[Exercise text Boundary: Start]

Paranoid Illusions [THE MANCHURIAN CANDIDATE]

From the Chicago Reader (March 11, 1988). —J.R.

THE MANCHURIAN CANDIDATE

**** (Masterpiece)

Directed by John Frankenheimer

Written by George Axelrod

With Frank Sinatra, Laurence Harvey, Janet Leigh, Angela Lansbury, James Gregory, Leslie Parrish, John McGiver, Khigh Dhiegh, and James Edwards.

The first and only time I’ve seen a good 35-millimeter print of Carl Dreyer’s 1944 masterpiece Day of Wrath was in Europe about a month ago. The film was being rereleased, along with Dreyer’s 1925 Master of the House and his 1955 Ordet, at several small theaters in Paris, and the difference in seeing it in optimal conditions was incalculable. The carnal impact of the film’s sound track, lighting, compositions, camera movements, and performances may be dimly evident in duped 16-millimeter prints and on video, but the overall effect is like that of viewing a great painting through several layers of gauze, or hearing a great symphony through earmuffs. By and large, this prophylactic experience is the only way our film heritage is preserved for most people in the U.S. — which is another way of saying that it isn’t really preserved at all.

Why are major rereleases of old movies in spanking new prints — apart from Disney cartoon features, and the five Hitchcocks that resurfaced a few years back — such a rare occurrence in this country, and so common in France? (I’m not only thinking of Dreyer: the last times I saw new prints of The Shop Around the Corner and Gentlemen Prefer Blondes were in Paris, too.) Perhaps Mary McCarthy was onto something when she noted that “the only really materialistic people I have ever met have been Europeans,” and that “the strongest argument for the unmaterialistic character of American life is the fact that we tolerate conditions that are, from a materialistic point of view, intolerable.” I doubt that the French are any smarter than us, but there’s plenty of evidence that they know more about how to enjoy themselves: they can even find pleasure in art.

So it’s an event of some importance that MGM/UA has decided to rerelease The Manchurian Candidate, an uncommonly pleasurable (which includes exciting, unsettling, funny, provocative, and mind-boggling) black-and-white feature of 1962 that can only receive its maximal impact on a big screen. The pretext for this rerelease is that the movie has long been unavailable because its star, Frank Sinatra, purchased the rights in the early 70s in order to keep the movie under wraps. At the suggestion of critic Richard Corliss, it was unearthed at the last New York Film Festival, and the enthusiastic responses to it convinced MGM/UA to give it a limited run in a few major cities.

[Exercise text Boundary: End]
[Supplied data Boundary: Start]

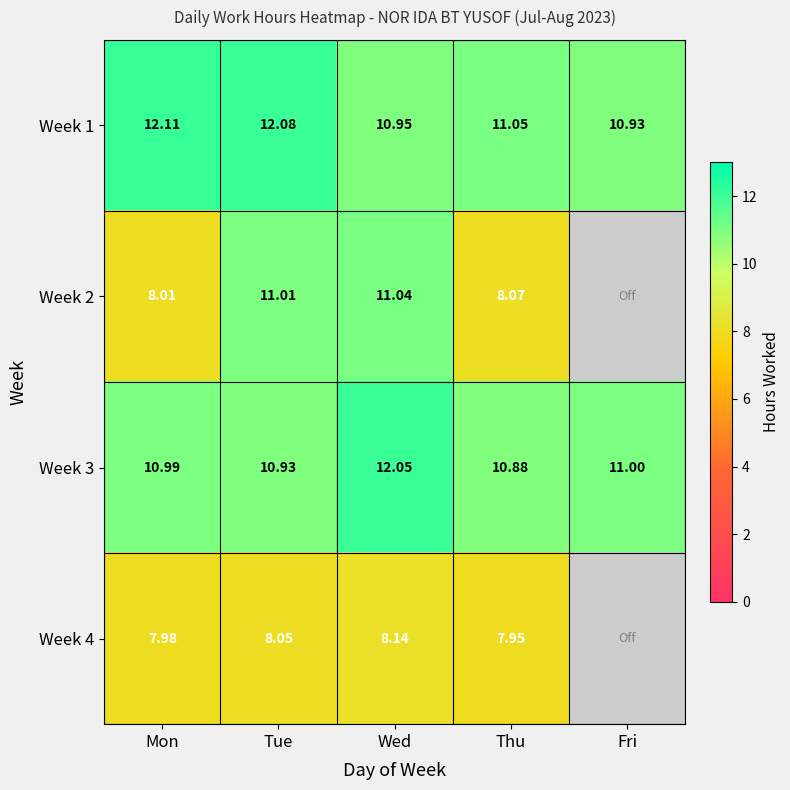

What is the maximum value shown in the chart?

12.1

[Supplied data Boundary: End]
[Supplied data Boundary: Start]

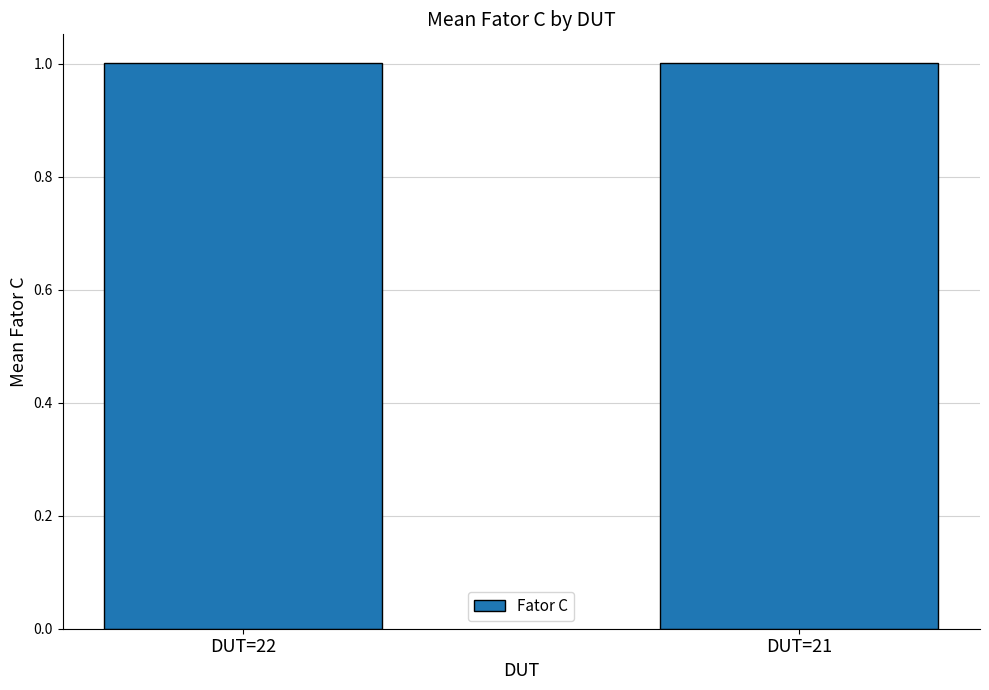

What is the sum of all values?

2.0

[Supplied data Boundary: End]

Task requirements:
#1 Answer these from the Manchurian Candidate review, one line each:
(a) In what city did the writer see a good 35-millimeter print of Day of Wrath?
(b) Who bought the rights to The Manchurian Candidate in the early 70s?
(c) At whose suggestion was the film brought out at the last New York Film Festival?
#2 Carry on the Manchurian Candidate review from its final sentence, keeping the same critical voice.

Responses per task:
#1
(a) Paris
(b) Frank Sinatra
(c) Richard Corliss

#2
There has been a lot of speculation about why Sinatra shelved the film in the first place. Most theories connect the move to his friendship with John F. Kennedy. When Arthur Krim — the former president of UA, who was also the Democratic party’s national finance chairman at the time — balked at making the film, which seemed to him too politically volatile, Sinatra persuaded Kennedy, a fan of the Richard Condon novel the script was based on, to intervene on behalf of the project. The subsequent Kennedy assassination may have triggered some feelings of guilt on Sinatra’s part, for the film includes a political assassination (and Sinatra had already played a would-be presidential assassin in the 1954 thriller Suddenly); another motivation may have been his own later political shift from the left to the right.

It’s a movie whose subversive, offbeat, and ambiguous overtones have never fully received their due, here or anywhere else. Ironically, while it is as “advanced” for its period as many of the films of the French New Wave — and qualifies as a kissing cousin of that movement, much as Michael Powell’s 1960 Peeping Tom did in England — it appears that the French critics missed the boat on this one entirely, perhaps in part because it couldn’t be adequately accounted for in auteurist terms as “un film de John Frankenheimer.” Critics as diverse as Andrew Sarris and Dwight Macdonald treated it with contempt in 1962, and even Pauline Kael, who was possibly the movie’s biggest American champion, never devoted more than a few sentences to it. Despite a few appreciations in film journals, screenwriter and coproducer George Axelrod was probably at least half-right when he noted in 1968 that “it went from failure to classic without ever passing through success” — a fate that also befell many of Orson Welles’s best features, for reasons that may not be entirely coincidental.

Indeed, when I first saw the movie as a college sophomore, it was Citizen Kane that the film initially brought to mind. Not that it was as good, or that it represented a comparable directorial debut; Frankenheimer was riding high at the time, but he already had four features under his belt — two of them released the same year as The Manchurian Candidate — after a prolific period as the best director of live TV dramas for Studio One and Playhouse 90 (which roughly paralleled Welles’s earlier work as a stage and radio director).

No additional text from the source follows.